There are women in a sewing machine room, the door open to the street to try to keep cool while they are busy making dresses – for what market I wonder? A tethered cow stands by the side of the pavement. It has water and food but is very nervous and would surely have preferred to be grazing in an open field. We see the local lads playing what looks like a variant of hopscotch – in a wider area of the main road – dodging mopeds as necessary; I recalled how I amused myself as a child with similar simple games in the streets of Manchester all those years ago. A Kurdish woman is carrying a bunch of faggots on her shoulder and there are more women making flat bread in an outhouse – they wave happily to us as we go by and do not seem to mind having their photos taken. More women are walking down the narrow street leading a goat on a rope – I feared it is going to be sacrificed for the Islamic feast of sacrifice, and my heart goes out to it. I hope its end is swift and as pain free as possible.

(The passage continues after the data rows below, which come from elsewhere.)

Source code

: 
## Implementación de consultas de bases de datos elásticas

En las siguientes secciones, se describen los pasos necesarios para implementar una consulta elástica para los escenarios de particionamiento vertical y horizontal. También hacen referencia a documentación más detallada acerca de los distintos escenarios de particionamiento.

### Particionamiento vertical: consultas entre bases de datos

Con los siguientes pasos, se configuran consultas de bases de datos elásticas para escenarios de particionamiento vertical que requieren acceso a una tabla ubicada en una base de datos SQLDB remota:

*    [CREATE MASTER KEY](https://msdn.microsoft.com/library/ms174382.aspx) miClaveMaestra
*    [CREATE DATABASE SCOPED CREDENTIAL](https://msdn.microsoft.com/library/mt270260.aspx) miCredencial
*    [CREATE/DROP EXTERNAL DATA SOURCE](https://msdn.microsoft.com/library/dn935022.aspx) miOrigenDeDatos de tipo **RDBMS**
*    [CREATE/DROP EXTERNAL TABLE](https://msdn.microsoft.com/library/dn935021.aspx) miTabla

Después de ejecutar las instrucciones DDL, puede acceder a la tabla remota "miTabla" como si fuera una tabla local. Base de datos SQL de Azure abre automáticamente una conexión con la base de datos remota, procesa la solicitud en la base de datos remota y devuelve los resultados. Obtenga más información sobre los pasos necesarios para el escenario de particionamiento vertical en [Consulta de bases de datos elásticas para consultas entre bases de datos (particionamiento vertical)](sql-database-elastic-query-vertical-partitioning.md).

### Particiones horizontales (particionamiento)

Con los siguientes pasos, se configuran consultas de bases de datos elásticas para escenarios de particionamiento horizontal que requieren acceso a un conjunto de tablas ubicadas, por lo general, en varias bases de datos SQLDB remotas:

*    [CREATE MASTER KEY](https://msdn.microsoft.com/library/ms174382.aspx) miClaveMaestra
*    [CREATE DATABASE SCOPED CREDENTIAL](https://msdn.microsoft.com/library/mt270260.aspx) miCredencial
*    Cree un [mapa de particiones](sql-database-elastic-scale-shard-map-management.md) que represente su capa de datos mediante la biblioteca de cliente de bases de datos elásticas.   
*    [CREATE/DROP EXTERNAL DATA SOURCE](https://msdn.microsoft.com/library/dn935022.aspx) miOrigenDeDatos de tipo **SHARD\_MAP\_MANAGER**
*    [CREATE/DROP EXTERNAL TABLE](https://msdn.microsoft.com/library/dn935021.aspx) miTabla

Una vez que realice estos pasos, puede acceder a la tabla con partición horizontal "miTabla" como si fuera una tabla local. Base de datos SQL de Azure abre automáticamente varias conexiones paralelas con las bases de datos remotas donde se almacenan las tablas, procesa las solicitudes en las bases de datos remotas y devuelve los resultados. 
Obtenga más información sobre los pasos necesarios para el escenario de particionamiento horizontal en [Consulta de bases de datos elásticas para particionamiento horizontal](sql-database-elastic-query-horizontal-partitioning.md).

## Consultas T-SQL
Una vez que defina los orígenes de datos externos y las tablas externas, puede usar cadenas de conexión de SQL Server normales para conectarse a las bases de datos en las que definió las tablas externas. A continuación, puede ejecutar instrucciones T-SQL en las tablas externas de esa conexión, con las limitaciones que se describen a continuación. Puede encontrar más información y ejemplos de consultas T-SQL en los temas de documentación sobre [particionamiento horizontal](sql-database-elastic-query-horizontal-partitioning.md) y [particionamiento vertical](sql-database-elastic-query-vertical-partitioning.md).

Does no one else care about the cruelty we inflict on our animals?

Midyat used to have a large pond; it is still mentioned in many guidebooks to the consternation of travelers who look all over for it and cannot find it! It became so full of litter in the “troubles” that it was filled in and replaced with a new public park and car park. We all meet up on the coach and go back to the monastery for evening prayer at 5pm.

The concept of generous hospitality is an important part of our pilgrimage,
for us to take away with us and hopefully learn from. It has largely been lost in our own busy urban societies. The word “pilgrimage” is derived from the Latin peregrinus or “foreign”, from peregre meaning “going” abroad, originally derived from “per ager” or “through the fields” – that was largely what we did today. In the larger picture, we are all abroad on a journey.

prayer shawls ready for use 
It is hard to describe the quality of the light here in the very south of Turkey.

The depth of the blue sky must be due to the clean pure air. The sun glinting on the vines as we drive along makes the green colors of the leaves take on an almost fluorescent quality. The stars at night under a clear sky are as clear as I’ve ever seen them; there is absolutely no light pollution here. Then I realize that what I thought were trees distressed by the summer drought may perhaps have been the small oaks cultivated for the acorns used for animal feed, and they are simply displaying their autumnal deciduous colors!

Tomorrow we will sadly say goodbye to Mor Gabriel monastery and make our way towards Mardin and the Saffron Monastery, where we will stay for two nights while we explore the western Tur Abdin region.